The confrontation ended with the arrest of 32 people, who were dragged along the street, pulled from their vehicles and threatened with automatic weapons. Half of the arrests took place at the demonstration. The others were arrested at the police station when FPC supporters arrived to protest the arrest of their comrades.

The police acted with impunity, despite the presence of reporters and cameramen, some of whom were also manhandled. A journalist from El Proceso, a Mexico City news magazine, was hit in the head. In another incident, a police officer grabbed a tripod and swung it at a reporter’s face. Two reporters were arrested together with the demonstrators. The Juarez daily El Diario de Juarez put together a 15 minute video of the incident.

Many of the police wore black ski masks, so as to avoid being identified. The officers acted under the direct orders of Leyzaola, who was appointed security chief in March. Leyzaola formerly commanded the police in Tijuana, where he became known for his heavy-handed methods and violations of human rights, including his involvement in the kidnapping and torture of suspects.

“I am not here to engage in dialogues with anyone,” declared Leyzaola as he arrived at the scene of the protest. “You are all under arrest for disturbing the public order.” The protesters have been charged with vandalizing storefronts, assaulting the police and endangering public health.

In reaction to the police assault, protesters demanded that police officers take off their masks and asserted their right to freely assemble and speak. Fong reported later that once in police custody, the jailed individuals were kicked and beaten. Also beaten by the municipal police while in custody were El Diario photographer Christian Torres and Radio Net reporter Ramiro Escobar.

Francisco Chávez, a lawyer for the protesters, declared that the message from the city and the Calderón administration was that the government will not tolerate any social movement. “The objective is to deal with social protest with an iron hand,” said Chávez, “and this case is a clear demonstration.”

Lending credibility to Chávez’s statement was Leyzaola himself, who declared, “Excesses by pacifists will no longer be tolerated in Juarez.”

The posting of crosses by FPC activists was intended as a critique of a business organized celebration of Juarez in October called “Competitive Juarez,” in which thousands of smiling faces of Juarez residents were affixed to posts and walls around the town.

Among the guests of honor at that event was former New York City Mayor Rudi Giuliani, who currently heads a business and security consulting firm. In Mexico City his firm recommended that the city follow New York City’s example and prosecute the “squeegee men” who clean car windows as a way of improving that city’s “quality of life.”

In preparation for the October event the municipal police “cleaned the city” by carrying out dragnets to arrest and remove from the city center loiterers, beggars, drug addicts and street children.

President Calderón and the political elites blame the epidemic of deaths on “social decomposition” produced by moral turpitude in Juarez and other cities.

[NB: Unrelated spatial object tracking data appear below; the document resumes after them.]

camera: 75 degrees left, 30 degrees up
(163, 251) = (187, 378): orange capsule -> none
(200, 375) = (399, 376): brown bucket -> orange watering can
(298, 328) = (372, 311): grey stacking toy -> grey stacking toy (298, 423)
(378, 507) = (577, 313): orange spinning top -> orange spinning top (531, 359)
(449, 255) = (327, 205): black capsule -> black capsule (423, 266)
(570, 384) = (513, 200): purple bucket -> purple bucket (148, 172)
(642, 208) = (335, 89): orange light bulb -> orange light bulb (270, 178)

The real cause of the violence that afflicts this city—on average 9 people are killed each night—is the collapse of employment. The closure of factories in Juarez has left an entire generation of youth without a future and driven many of them into addiction and crime. Over half the households live on less than 119 pesos a day, well short of the 938-peso minimum needed to stay above poverty.

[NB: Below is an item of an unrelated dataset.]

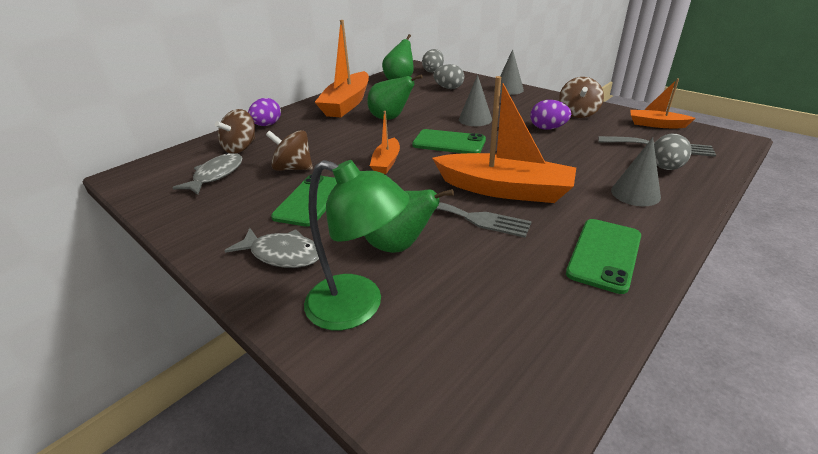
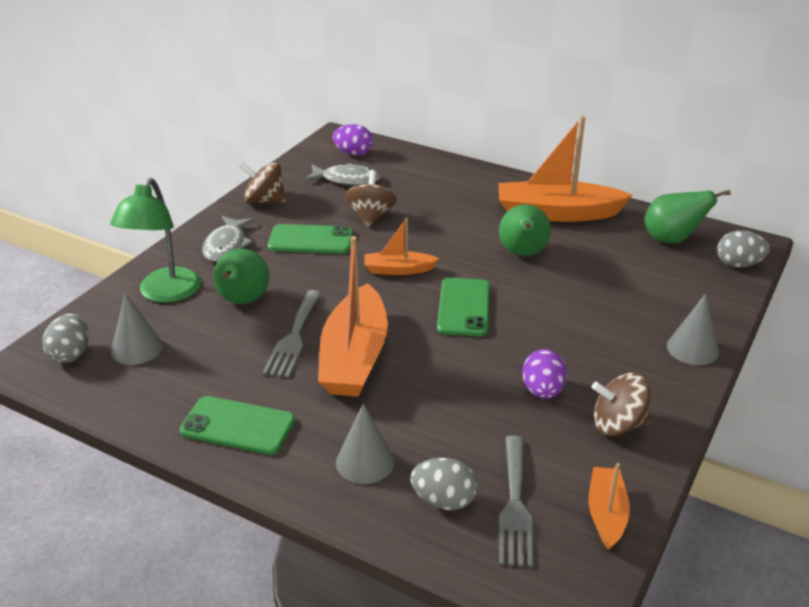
camera: 75 degrees right, 0 degrees up
(241, 148) = (407, 176): brown spinning top -> brown spinning top (264, 200)
(267, 125) = (468, 175): purple egg -> purple egg (353, 153)
(449, 88) = (664, 288): grey egg -> grey egg (71, 354)
(475, 119) = (548, 323): grey cone -> grey cone (137, 348)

Given the increase in food prices, as winter approaches many families in Juarez will face the choice of buying food or buying fuel to keep warm.

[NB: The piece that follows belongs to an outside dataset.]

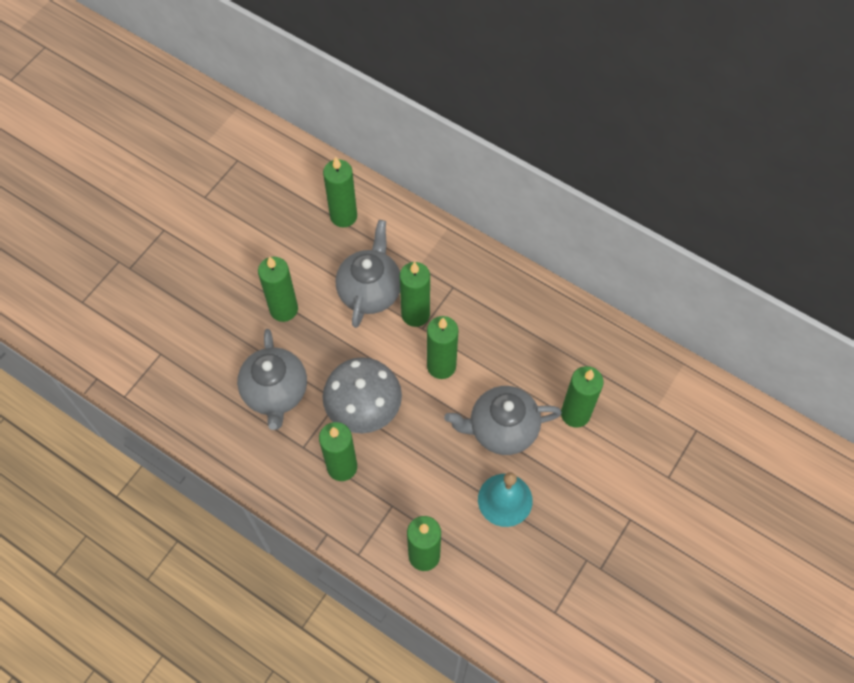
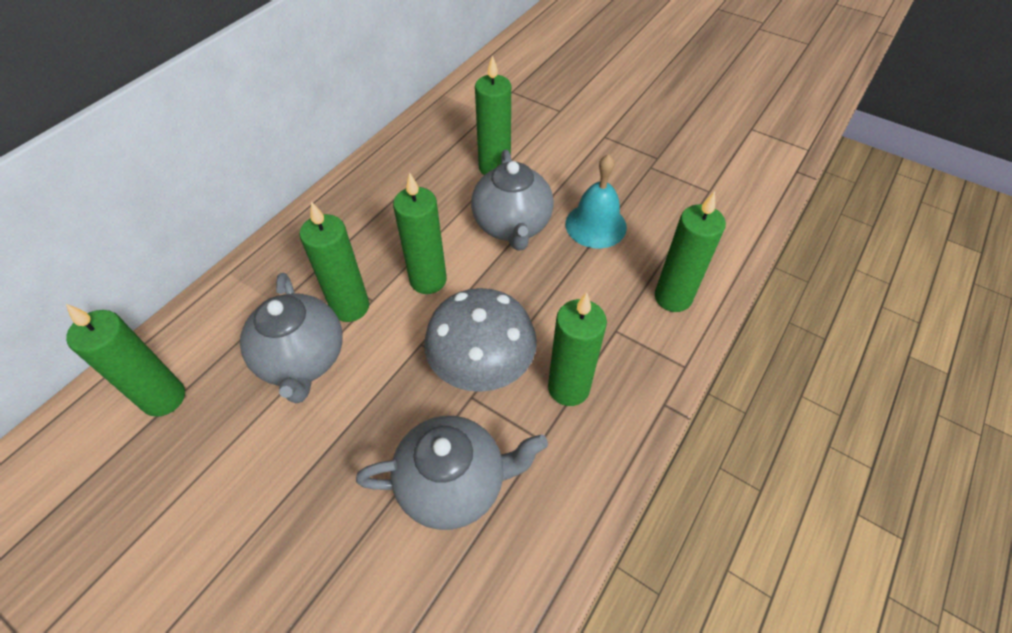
camera: 90 degrees left, 10 degrees down
(284, 309) = (309, 479): green candle -> none
(370, 291) = (303, 360): grey teapot -> grey teapot turned 120 degrees counterclockwise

The 326 industrial plants that operate in Juarez are closely tied to the US and European economies. Eighty percent of Juarez’s exports go to the United States. Consequently, in response to the 2008-2009 recession the transnational firms sacked nearly 100,000 workers, one-third of their entire workforce.

Jobs have also been destroyed as a result of technological changes. The average plant now employs 600 workers, down from 1500 a decade ago.

Thousands have been driven into the underground economy or forced to cross the US-Mexico border in search of work.

At plants that have not closed, real wages have fallen as transnational companies such as Electrolux, Delphi and Foxconn have taken advantage of the jobs crisis to intensify exploitation.